Optionally, the exports could also define a list of accounts that are allowed to import it (rather than any account). This is done by specifying a list of accounts in the export.

accounts: {

A: {

exports: [

{stream: foo.*, accounts: [C]}

]

}

...

}

This was a long way of saying no, implicit importing of stream exports is not currently supported. However, there may be a way to monitor for new accounts or account changes and then react to those changes to update imports dynamically.

I have not taken the time to come up with an example for this, but if anyone has done this or would like to see this, please let me know!

Can I (or should I) put an L4 load balancer in front of NATS?

This question comes up quite often since it is so common and often necessary to putt HTTP servers behind a load balancer. This is desirable for load balancing requests as well as TLS termination.
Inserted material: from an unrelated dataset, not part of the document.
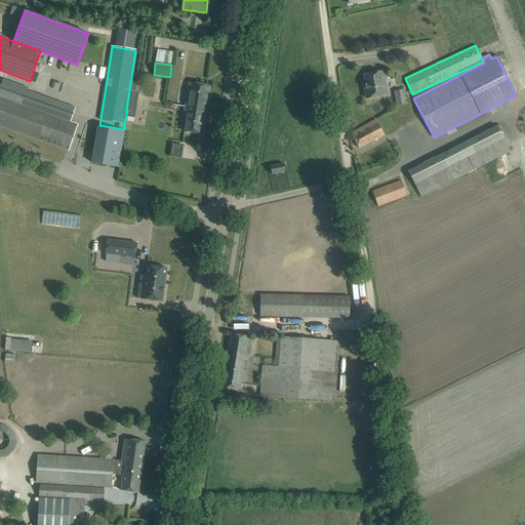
[(364,87),(366,98),(387,95),(387,94),(384,95),(381,81),(384,80),(382,72),(364,75),(366,87),(364,87)]
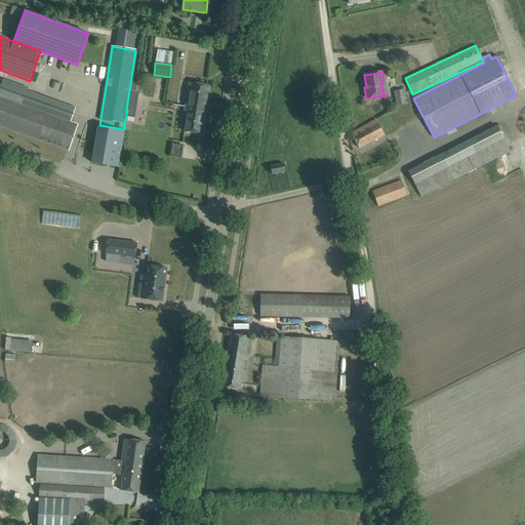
[(47,110),(24,102),(29,87),(3,78),(0,85),(0,126),(69,151),(78,126),(58,119),(62,109),(50,105),(47,114),(45,113),(47,110)]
NATS was designed from the ground up to run on its own. It can scale and is resilient to slow consumers to maintain high availability. A cluster of nodes gossips between each in order to optimize communication. It also has a variety of security features and supports TLS natively.

This is all to say that adding more layers in front of NATS is not recommended. Specifically adding a L4 layer with TLS does not work at all since the initial connection handshake between a NATS client and the server is unencrypted (Postgres does this as well). If an L4 proxy is necessary, then simply make it a passthrough TCP stream and configure NATS with the TLS certs.

Regarding load balancers, NATS clients support taking multiple URLs (e.g. nats://example:4222,nats://example:4223,nats://example.4224) when setting a connection. In addition, the server will tell the client of any other nodes that were added while connected. This increases the connective resilience between clients and the cluster. If any of the nodes in the clusters goes offline, the clients will automatically reconnect to another one in the pool.

Since NATS was designed to run on bare metal without any dependency on other infra, this should be the default starting place. When choosing how to deploy it, make minimal choices based on your environment/teams’ operational desires (e.g. all kubernetes shop). But when it comes to load balances (and service meshes), Derek says it best.

Using load balancers and service mesh tech in front of @nats_io makes about as much sense as training wheels on a car.— Derek Collison (@derekcollison) January 9, 2022

What do msg.{Ack,Nak,Term,InProgress} all mean?

By default when a subscription from a JetStream consumer receives a message, it must acknowledge (ack) that it successfully processed that message. Clients can auto-ack (usually the default) or opt for manual control over this (my personal preference) since there are more options than just an ack.

Why does a message need to be ack’ed? While core NATS provides at-most-once delivery guarantees, JetStream provides at-least-once. This means that NATS will redeliver a message until it is acknowledged (in some way) or when max_deliver attempts are made (if defined).

Using the Go client as an example, there are four methods on a nats.Msg

  • Ack - successful processing, no redeliver

  • Nak - explicit unsuccessful processing, redeliver

  • Term - explicit unsuccessful processing, no redeliver

  • InProgress - processing in progress, reset the ack wait time

If not acknowledged within the AckWait window (default is 30 seconds), redelivery will occur. The precise time when redelivery will occur is not defined. In addition, redelivered messages will be interleaved with new messages arriving at the same time.

If partial or total ordering is required, it is usually wise to create a consumer that isolates the subject space that needs this ordering and set the MaxAckPending to one.